→ **WORK ITEM**
Look below for the line containing "Grupo Antiexplosivos"; from there through the line containing "सम्पर्क नं : ९८५१३१८१४४, ९८५२६२०१७४", both lines included, please set down each line exactly and nothing else.

____ SUPPLIED MATERIAL

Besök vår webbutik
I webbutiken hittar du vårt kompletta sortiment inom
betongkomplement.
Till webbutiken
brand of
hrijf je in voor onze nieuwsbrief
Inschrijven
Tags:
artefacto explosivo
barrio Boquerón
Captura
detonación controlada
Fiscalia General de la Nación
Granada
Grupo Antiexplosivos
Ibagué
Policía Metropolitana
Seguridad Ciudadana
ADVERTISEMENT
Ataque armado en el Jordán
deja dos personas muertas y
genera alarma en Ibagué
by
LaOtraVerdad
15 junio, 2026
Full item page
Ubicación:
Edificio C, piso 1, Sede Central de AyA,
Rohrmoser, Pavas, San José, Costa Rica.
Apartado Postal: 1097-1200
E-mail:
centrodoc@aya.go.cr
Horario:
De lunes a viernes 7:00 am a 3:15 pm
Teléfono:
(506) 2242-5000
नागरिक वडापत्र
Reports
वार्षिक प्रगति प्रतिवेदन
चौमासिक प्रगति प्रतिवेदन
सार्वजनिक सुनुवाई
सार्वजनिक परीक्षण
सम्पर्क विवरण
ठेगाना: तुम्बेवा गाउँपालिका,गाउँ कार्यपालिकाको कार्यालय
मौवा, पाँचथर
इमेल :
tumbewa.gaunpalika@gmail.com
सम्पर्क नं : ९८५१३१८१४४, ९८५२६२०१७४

________
____ SUPPLIED MATERIAL

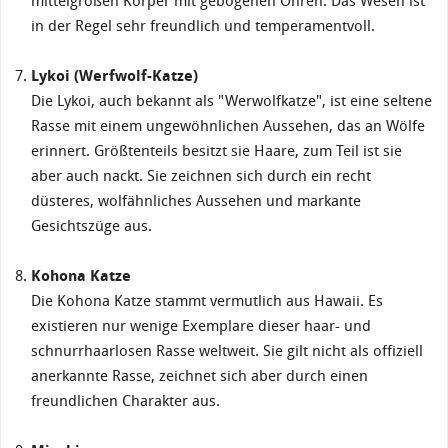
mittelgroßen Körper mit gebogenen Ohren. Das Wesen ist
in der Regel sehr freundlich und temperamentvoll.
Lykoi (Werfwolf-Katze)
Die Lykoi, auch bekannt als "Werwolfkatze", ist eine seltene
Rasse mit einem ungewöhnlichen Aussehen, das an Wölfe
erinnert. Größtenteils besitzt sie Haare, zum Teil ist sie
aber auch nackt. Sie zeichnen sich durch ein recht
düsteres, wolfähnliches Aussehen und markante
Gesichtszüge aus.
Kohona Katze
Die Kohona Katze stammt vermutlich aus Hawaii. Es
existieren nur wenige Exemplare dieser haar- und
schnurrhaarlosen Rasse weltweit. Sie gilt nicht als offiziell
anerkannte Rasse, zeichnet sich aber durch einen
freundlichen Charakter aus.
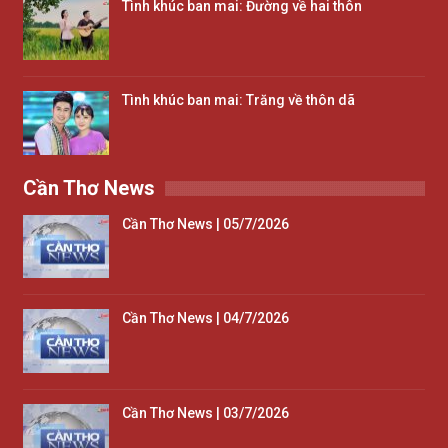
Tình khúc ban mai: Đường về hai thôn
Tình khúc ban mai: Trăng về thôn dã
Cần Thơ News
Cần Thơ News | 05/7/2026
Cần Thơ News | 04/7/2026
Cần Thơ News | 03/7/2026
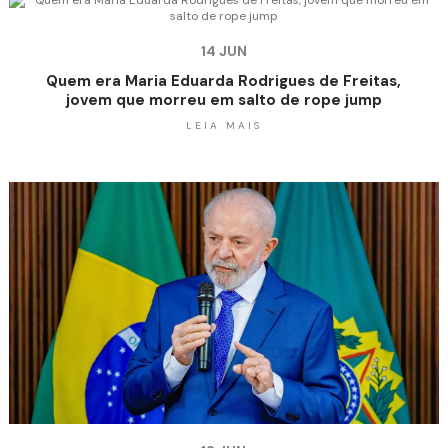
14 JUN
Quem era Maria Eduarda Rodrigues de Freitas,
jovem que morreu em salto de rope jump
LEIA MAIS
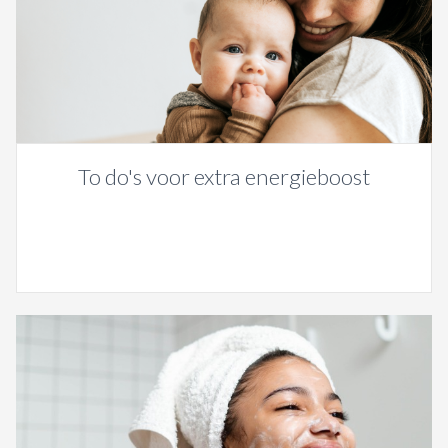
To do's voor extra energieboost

________
____ SUPPLIED MATERIAL

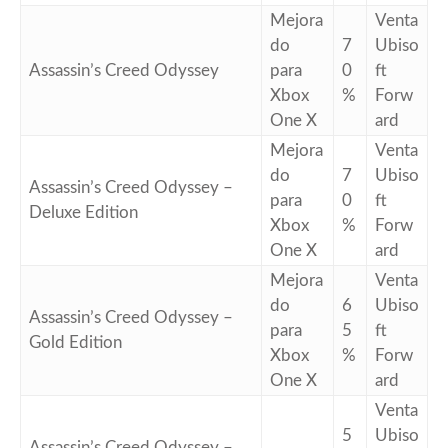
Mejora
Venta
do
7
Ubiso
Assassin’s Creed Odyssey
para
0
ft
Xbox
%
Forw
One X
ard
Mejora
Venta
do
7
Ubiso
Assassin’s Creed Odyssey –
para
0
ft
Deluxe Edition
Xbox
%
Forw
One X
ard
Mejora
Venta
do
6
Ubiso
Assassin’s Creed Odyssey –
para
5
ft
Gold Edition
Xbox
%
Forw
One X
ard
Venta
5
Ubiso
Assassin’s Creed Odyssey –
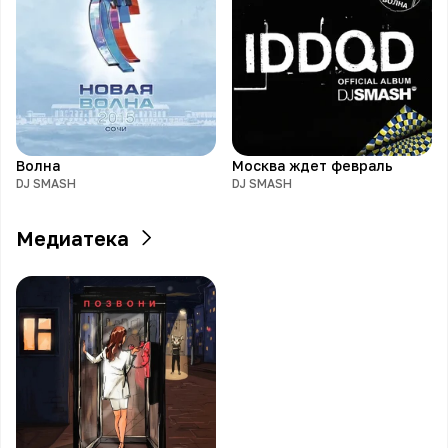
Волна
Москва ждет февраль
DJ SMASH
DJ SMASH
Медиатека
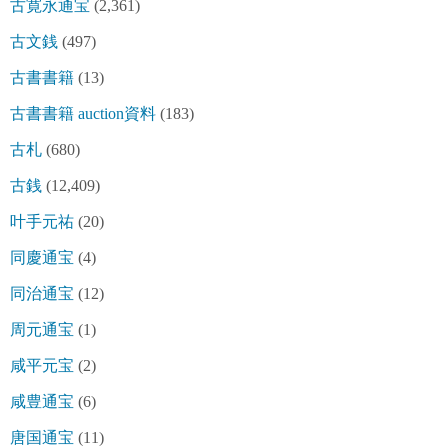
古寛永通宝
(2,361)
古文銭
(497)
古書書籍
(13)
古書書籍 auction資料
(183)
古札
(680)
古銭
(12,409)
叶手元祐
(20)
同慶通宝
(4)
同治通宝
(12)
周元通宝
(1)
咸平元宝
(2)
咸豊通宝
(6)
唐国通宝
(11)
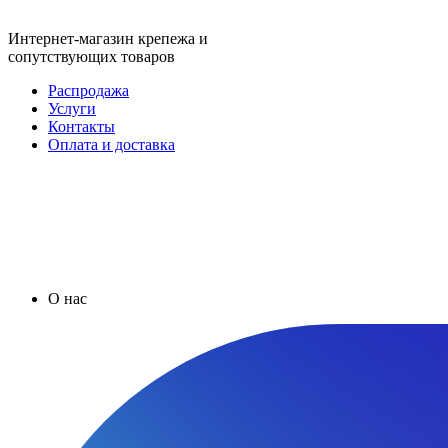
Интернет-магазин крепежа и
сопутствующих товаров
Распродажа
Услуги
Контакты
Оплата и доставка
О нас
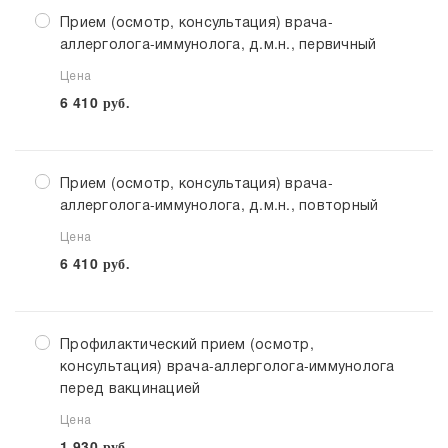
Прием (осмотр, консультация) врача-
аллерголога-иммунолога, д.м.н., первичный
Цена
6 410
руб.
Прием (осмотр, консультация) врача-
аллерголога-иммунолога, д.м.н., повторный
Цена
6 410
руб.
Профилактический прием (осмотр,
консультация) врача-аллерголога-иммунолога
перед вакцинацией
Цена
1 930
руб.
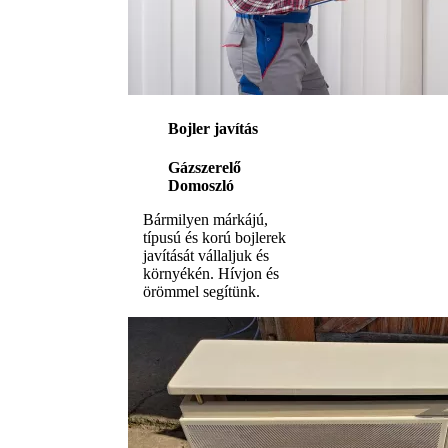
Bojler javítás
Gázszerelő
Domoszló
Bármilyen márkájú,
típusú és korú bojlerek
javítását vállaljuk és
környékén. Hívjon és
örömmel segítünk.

________

→ **SOLUTION TO THIS TASK**
Grupo Antiexplosivos
Ibagué
Policía Metropolitana
Seguridad Ciudadana
ADVERTISEMENT
Ataque armado en el Jordán
deja dos personas muertas y
genera alarma en Ibagué
by
LaOtraVerdad
15 junio, 2026
Full item page
Ubicación:
Edificio C, piso 1, Sede Central de AyA,
Rohrmoser, Pavas, San José, Costa Rica.
Apartado Postal: 1097-1200
E-mail:
centrodoc@aya.go.cr
Horario:
De lunes a viernes 7:00 am a 3:15 pm
Teléfono:
(506) 2242-5000
नागरिक वडापत्र
Reports
वार्षिक प्रगति प्रतिवेदन
चौमासिक प्रगति प्रतिवेदन
सार्वजनिक सुनुवाई
सार्वजनिक परीक्षण
सम्पर्क विवरण
ठेगाना: तुम्बेवा गाउँपालिका,गाउँ कार्यपालिकाको कार्यालय
मौवा, पाँचथर
इमेल :
tumbewa.gaunpalika@gmail.com
सम्पर्क नं : ९८५१३१८१४४, ९८५२६२०१७४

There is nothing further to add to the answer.